Siapa yang paling terdampak? Pekerja berpendidikan rendah dan tidak memiliki skill digital. Sebaliknya, mereka yang ahli di bidang teknologi mendapat bayaran tinggi. Ketimpangan pendapatan pun semakin menganga.
Bias Algoritma dan Ketidakadilan Sosial
Jangan lupakan bahaya tersembunyi dari bias algoritma. Sistem pencarian kerja, peringkat seller, hingga sistem peminjaman online seringkali punya algoritma yang tak netral. Misalnya, pengguna dari wilayah dengan reputasi kredit buruk bisa otomatis mendapat skor rendah, walau individu tersebut tidak pernah bermasalah secara finansial.
Inilah bentuk baru diskriminasi—bukan dari manusia langsung, tapi dari mesin yang dibangun manusia dengan bias.
Infrastruktur Digital: Siapa yang Bangun, Siapa yang Nikmati?
Pembangunan infrastruktur digital kerap disambut meriah. Tapi jika ditelaah lebih dalam, seringkali pembangunan itu hanya dinikmati oleh wilayah-wilayah yang sudah maju. Fiber optik, jaringan satelit, hingga smart city lebih banyak mengalir ke kota-kota besar.

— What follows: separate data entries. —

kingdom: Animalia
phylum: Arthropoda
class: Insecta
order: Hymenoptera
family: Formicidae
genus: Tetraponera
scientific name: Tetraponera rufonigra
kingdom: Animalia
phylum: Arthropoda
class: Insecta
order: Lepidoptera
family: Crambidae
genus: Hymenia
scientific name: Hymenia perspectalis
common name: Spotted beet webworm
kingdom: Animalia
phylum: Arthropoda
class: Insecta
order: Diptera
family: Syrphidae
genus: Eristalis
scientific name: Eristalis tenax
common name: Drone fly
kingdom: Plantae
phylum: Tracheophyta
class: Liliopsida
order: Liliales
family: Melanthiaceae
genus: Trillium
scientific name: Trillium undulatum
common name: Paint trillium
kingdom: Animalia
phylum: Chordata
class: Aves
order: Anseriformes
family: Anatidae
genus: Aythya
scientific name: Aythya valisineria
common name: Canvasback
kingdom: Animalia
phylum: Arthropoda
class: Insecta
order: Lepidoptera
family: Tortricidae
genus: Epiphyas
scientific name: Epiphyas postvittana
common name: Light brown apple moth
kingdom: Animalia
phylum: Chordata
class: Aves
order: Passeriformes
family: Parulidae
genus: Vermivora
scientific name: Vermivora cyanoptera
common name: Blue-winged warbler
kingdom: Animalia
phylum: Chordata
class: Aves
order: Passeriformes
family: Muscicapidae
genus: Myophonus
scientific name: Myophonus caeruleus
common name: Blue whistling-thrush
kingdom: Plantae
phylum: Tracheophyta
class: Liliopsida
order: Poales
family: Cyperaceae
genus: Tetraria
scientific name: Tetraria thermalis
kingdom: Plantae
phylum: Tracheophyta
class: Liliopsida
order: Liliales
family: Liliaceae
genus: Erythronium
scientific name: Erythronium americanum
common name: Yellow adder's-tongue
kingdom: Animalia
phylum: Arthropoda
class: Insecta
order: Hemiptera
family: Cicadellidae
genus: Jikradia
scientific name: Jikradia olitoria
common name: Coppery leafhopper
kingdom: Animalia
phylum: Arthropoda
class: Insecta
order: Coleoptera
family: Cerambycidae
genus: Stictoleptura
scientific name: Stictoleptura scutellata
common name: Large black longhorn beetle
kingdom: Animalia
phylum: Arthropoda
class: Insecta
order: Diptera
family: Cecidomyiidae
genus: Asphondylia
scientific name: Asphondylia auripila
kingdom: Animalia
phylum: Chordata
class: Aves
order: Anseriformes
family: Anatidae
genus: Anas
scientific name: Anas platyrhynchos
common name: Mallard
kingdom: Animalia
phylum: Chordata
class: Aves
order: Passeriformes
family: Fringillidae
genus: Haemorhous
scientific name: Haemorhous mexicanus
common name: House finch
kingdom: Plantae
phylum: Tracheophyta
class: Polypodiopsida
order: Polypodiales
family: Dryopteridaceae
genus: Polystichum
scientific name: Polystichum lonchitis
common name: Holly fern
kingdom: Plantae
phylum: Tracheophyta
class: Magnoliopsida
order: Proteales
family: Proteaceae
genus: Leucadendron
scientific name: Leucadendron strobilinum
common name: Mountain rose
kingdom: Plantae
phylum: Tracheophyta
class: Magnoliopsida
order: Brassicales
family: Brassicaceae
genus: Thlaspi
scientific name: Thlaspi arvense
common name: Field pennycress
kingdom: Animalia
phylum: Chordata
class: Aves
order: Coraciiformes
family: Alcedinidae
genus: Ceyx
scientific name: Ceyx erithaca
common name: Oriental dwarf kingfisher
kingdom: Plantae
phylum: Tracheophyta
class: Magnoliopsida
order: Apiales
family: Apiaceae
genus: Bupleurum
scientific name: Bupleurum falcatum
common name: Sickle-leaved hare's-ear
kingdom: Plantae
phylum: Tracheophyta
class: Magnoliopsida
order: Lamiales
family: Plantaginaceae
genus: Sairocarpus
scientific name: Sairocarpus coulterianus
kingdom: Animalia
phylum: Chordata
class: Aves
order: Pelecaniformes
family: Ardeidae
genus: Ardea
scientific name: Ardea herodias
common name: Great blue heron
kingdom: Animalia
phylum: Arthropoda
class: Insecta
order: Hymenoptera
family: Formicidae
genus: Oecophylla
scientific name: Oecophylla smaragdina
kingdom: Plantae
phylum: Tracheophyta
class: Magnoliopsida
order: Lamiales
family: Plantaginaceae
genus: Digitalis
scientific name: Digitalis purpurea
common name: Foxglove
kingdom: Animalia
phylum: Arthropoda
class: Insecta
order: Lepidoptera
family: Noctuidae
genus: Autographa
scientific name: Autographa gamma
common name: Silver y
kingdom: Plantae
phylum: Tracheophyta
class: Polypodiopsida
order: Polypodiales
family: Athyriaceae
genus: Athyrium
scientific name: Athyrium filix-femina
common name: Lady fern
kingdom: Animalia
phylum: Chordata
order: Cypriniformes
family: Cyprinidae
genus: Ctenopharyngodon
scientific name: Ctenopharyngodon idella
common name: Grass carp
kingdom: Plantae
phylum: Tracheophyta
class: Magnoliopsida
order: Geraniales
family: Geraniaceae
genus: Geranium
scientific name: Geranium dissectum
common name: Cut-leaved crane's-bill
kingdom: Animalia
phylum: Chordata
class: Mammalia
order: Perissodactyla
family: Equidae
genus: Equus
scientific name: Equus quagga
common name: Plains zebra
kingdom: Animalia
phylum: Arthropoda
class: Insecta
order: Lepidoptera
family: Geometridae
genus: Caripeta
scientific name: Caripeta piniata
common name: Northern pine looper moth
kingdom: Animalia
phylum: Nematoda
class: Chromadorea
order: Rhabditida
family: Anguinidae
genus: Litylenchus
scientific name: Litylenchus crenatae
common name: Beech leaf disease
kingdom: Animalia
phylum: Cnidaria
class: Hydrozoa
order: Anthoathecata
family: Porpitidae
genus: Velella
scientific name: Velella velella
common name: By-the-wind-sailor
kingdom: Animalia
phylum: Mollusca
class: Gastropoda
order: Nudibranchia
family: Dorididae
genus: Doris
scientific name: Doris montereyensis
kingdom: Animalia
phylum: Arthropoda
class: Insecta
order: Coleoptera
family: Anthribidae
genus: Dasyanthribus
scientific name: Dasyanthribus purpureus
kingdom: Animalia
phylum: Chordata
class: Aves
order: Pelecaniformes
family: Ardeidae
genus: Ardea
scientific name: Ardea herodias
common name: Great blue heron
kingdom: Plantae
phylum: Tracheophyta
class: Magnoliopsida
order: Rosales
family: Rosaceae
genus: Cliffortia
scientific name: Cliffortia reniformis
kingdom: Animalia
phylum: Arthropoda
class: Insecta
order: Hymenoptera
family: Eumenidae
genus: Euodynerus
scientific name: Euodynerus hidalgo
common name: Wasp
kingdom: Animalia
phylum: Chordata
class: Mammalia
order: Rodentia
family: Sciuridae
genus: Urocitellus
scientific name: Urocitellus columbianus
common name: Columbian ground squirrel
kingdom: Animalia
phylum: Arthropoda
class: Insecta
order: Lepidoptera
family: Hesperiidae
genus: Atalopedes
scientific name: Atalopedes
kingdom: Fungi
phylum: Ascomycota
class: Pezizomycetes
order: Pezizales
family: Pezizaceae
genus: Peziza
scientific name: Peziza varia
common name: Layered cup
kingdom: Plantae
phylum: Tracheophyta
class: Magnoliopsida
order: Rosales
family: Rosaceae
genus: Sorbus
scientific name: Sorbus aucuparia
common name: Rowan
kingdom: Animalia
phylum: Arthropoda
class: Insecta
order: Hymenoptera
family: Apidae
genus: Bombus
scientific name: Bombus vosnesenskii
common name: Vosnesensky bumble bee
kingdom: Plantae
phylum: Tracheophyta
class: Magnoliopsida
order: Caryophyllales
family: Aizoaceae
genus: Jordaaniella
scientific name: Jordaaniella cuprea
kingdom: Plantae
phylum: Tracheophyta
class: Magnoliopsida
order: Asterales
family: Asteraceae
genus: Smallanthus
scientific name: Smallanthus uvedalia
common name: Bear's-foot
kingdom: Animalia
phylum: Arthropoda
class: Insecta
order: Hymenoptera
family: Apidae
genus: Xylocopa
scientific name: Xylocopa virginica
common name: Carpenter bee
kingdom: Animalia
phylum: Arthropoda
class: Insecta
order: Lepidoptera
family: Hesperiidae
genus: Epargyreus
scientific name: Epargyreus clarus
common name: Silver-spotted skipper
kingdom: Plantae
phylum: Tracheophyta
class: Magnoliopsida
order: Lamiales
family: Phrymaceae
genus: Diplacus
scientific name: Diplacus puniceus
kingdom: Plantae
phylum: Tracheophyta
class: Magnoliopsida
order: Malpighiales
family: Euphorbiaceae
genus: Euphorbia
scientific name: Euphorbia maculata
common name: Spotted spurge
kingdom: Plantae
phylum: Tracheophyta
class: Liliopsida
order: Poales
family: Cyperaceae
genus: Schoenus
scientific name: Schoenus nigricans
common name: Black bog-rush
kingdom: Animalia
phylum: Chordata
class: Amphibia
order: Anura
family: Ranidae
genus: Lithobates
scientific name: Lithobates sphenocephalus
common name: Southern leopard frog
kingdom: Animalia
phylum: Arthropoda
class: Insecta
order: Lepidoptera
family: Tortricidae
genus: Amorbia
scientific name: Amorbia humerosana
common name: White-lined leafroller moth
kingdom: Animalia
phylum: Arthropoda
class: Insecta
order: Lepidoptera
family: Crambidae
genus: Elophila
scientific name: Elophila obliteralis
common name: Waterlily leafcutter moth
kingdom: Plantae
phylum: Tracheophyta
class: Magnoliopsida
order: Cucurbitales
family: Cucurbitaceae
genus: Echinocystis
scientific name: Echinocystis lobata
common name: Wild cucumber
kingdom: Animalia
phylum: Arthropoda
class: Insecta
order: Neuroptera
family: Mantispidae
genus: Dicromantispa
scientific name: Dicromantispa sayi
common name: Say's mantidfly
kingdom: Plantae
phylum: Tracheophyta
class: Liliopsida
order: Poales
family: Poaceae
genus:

Sementara desa-desa, yang katanya bagian dari prioritas pembangunan, masih berjuang dengan sinyal 3G dan minim pelatihan literasi digital. Ketimpangan regional pun diperparah.
Monetisasi Data: Aset Siapa, Keuntungan Siapa?
Dalam ekonomi digital, data adalah minyak baru. Tapi mari kita jujur: siapa yang menguasai data? Siapa yang menikmati keuntungannya?
Pengguna dari berbagai kelas sosial menyumbang data setiap detik—mulai dari lokasi, preferensi belanja, hingga perilaku browsing. Namun, yang mengolah dan menjual data tersebut adalah korporasi besar. Keuntungan tidak mengalir ke rakyat sebagai pemilik data, melainkan terkonsentrasi pada segelintir elite digital.
Apakah Semua Ini Tak Bisa Diubah?
Sebagai santri dan warga digital, saya percaya Islam mengajarkan keadilan sosial. Maka, meskipun ekonomi digital menciptakan peluang luar biasa, kita tidak boleh buta terhadap dampak sistemiknya. Keadilan ekonomi dalam Islam bukan hanya soal zakat atau infak, tetapi juga tentang akses yang merata, distribusi yang adil, dan penggunaan teknologi yang beretika.
Solusi? Ada beberapa langkah konkret:
- 1. Pemerataan Infrastruktur Digital: Negara harus benar-benar memastikan bahwa desa dan kota punya akses yang setara.
- 2. Pelatihan Literasi Digital Berskala Nasional: Melibatkan pesantren, sekolah, dan komunitas lokal.
- 3. Regulasi Platform Digital: Mencegah monopoli dan memastikan data pribadi tidak disalahgunakan.
- 4. Pajak Digital untuk Redistribusi: Pajak dari raksasa digital bisa disalurkan untuk program sosial berbasis digital di desa-desa.
Penutup: Menjadi Bagian dari Solusi
Sebagai seorang santri yang hidup di era digital, saya menyadari bahwa keterlibatan kita bukan hanya sebagai pengguna pasif. Kita bisa menjadi penyeimbang, penyambung suara-suara yang terpinggirkan oleh algoritma.
Ekonomi digital dan ketimpangan bukan takdir. Tapi jika kita abai, maka jurang sosial akan semakin menganga. Maka tugas kita adalah menjadi agen perubahan—bukan hanya dalam konten yang kita buat, tapi juga dalam sistem yang kita dukung.
Zona Ekonomi | Ruang Edukasi Santri Digital
Ingin belajar lebih lanjut tentang ekonomi digital, ketimpangan, dan solusinya? Kunjungi Zona Ekonomi dan temukan artikel-artikel lain yang bisa membantumu memahami dunia ekonomi dari kacamata Islami.
FAQ
Q: Apa hubungan antara ekonomi digital dan ketimpangan sosial?
A: Ekonomi digital dapat memperbesar kesenjangan karena akses, literasi, dan peluang belum merata.
Q: Siapa yang paling terdampak oleh ketimpangan digital? A: Masyarakat di daerah terpencil, berpendidikan rendah, dan pelaku UMKM tanpa keahlian digital.
Q: Bagaimana solusi untuk mengatasi ketimpangan dalam ekonomi digital?
A: Dengan pemerataan infrastruktur, pelatihan literasi, regulasi platform digital, dan pajak redistribusi dari raksasa teknologi.